Recorded data:
* * * * * * * * *

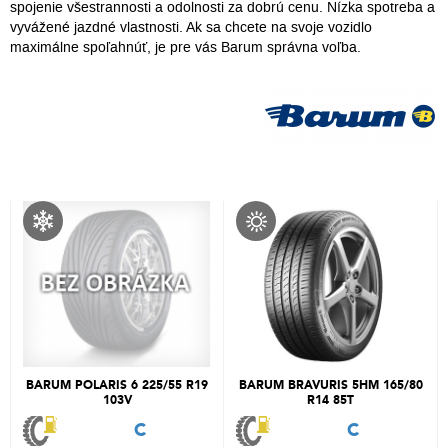
spojenie všestrannosti a odolnosti za dobrú cenu. Nízka spotreba a
vyvážené jazdné vlastnosti. Ak sa chcete na svoje vozidlo
maximálne spoľahnúť, je pre vás Barum správna voľba.
BARUM POLARIS 6 225/55 R19
BARUM BRAVURIS 5HM 165/80
103V
R14 85T
C
C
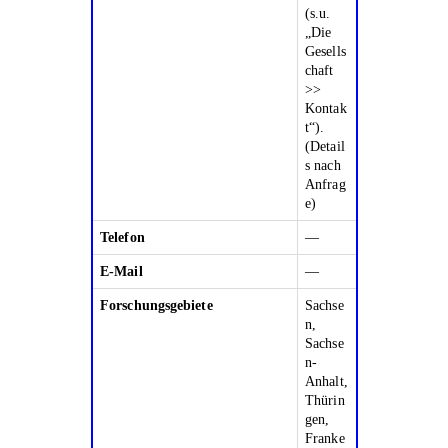
(s.u.
„Die
Gesells
chaft
>>
Kontak
t“).
(Detail
s nach
Anfrag
e)
Telefon
—
E-Mail
—
Forschungsgebiete
Sachse
n,
Sachse
n-
Anhalt,
Thürin
gen,
Franke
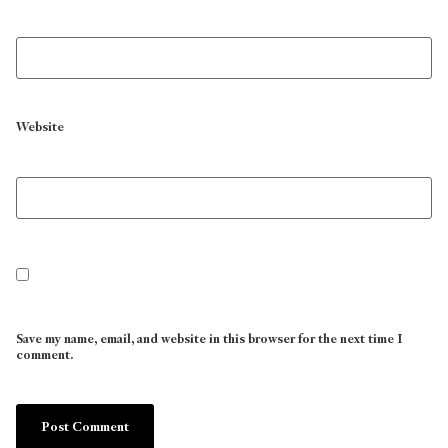
Website
Save my name, email, and website in this browser for the next time I
comment.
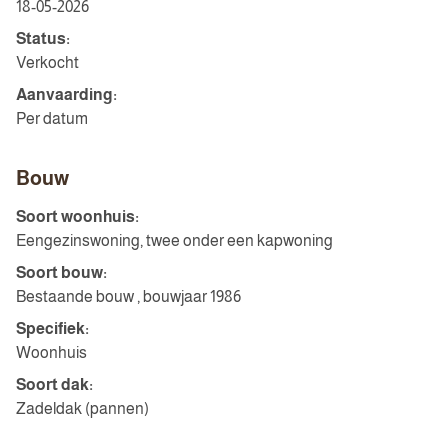
18-05-2026
Status:
Verkocht
Aanvaarding:
Per datum
Bouw
Soort woonhuis:
Eengezinswoning, twee onder een kapwoning
Soort bouw:
Bestaande bouw , bouwjaar 1986
Specifiek:
Woonhuis
Soort dak:
Zadeldak (pannen)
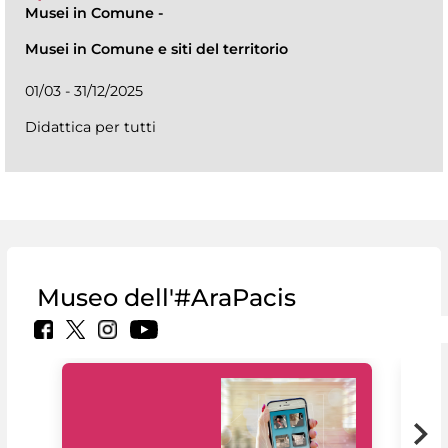
Musei in Comune
-
Musei in Comune e siti del territorio
01/03 - 31/12/2025
Didattica per tutti
Museo dell'#AraPacis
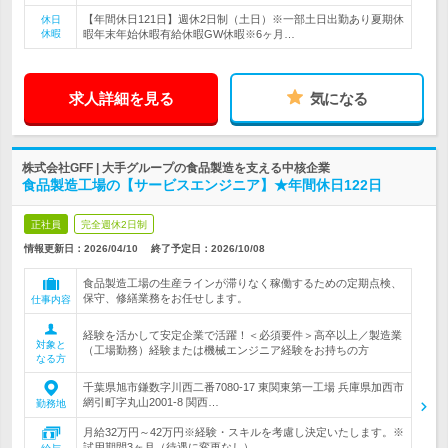
【年間休日121日】週休2日制（土日）※一部土日出勤あり夏期休
休日
休暇
暇年末年始休暇有給休暇GW休暇※6ヶ月…
求人詳細を見る
気になる
株式会社GFF | 大手グループの食品製造を支える中核企業
食品製造工場の【サービスエンジニア】★年間休日122日
正社員
完全週休2日制
情報更新日：2026/04/10
終了予定日：
2026/10/08
食品製造工場の生産ラインが滞りなく稼働するための定期点検、
保守、修繕業務をお任せします。
仕事内容
経験を活かして安定企業で活躍！＜必須要件＞高卒以上／製造業
対象と
（工場勤務）経験または機械エンジニア経験をお持ちの方
なる方
千葉県旭市鎌数字川西二番7080-17 東関東第一工場 兵庫県加西市
網引町字丸山2001-8 関西…
勤務地
月給32万円～42万円※経験・スキルを考慮し決定いたします。※
試用期間3ヶ月（待遇に変更なし）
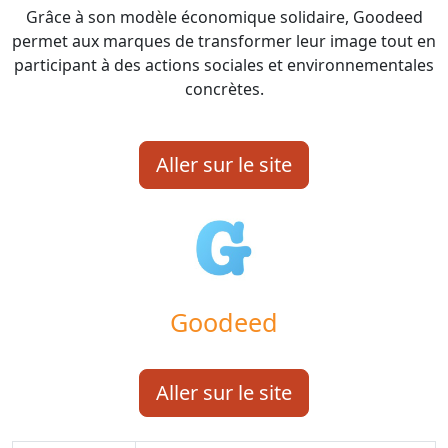
Grâce à son modèle économique solidaire, Goodeed
permet aux marques de transformer leur image tout en
participant à des actions sociales et environnementales
concrètes.
Aller sur le site
Goodeed
Aller sur le site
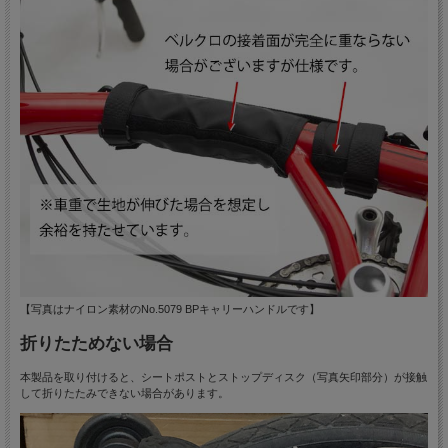
【写真はナイロン素材のNo.5079 BPキャリーハンドルです】
折りたためない場合
本製品を取り付けると、シートポストとストップディスク（写真矢印部分）が接触
して折りたたみできない場合があります。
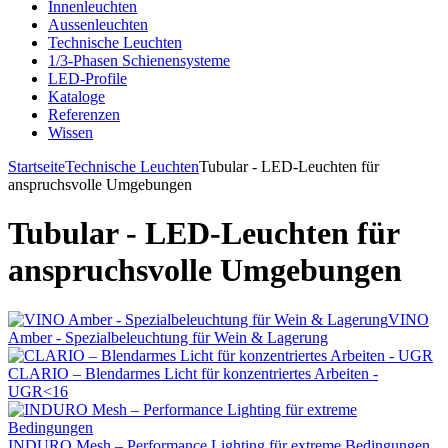
Innenleuchten
Aussenleuchten
Technische Leuchten
1/3-Phasen Schienensysteme
LED-Profile
Kataloge
Referenzen
Wissen
Startseite
Technische Leuchten
Tubular - LED-Leuchten für
anspruchsvolle Umgebungen
Tubular - LED-Leuchten für
anspruchsvolle Umgebungen
VINO
Amber - Spezialbeleuchtung für Wein & Lagerung
CLARIO – Blendarmes Licht für konzentriertes Arbeiten -
UGR<16
INDURO Mesh – Performance Lighting für extreme Bedingungen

* * * * * * * * *

Task prompt: Pick out and copy the lines of the entries that hold the string "Musei".

Task solution:
Musei in Comune
Musei in Comune e siti del territorio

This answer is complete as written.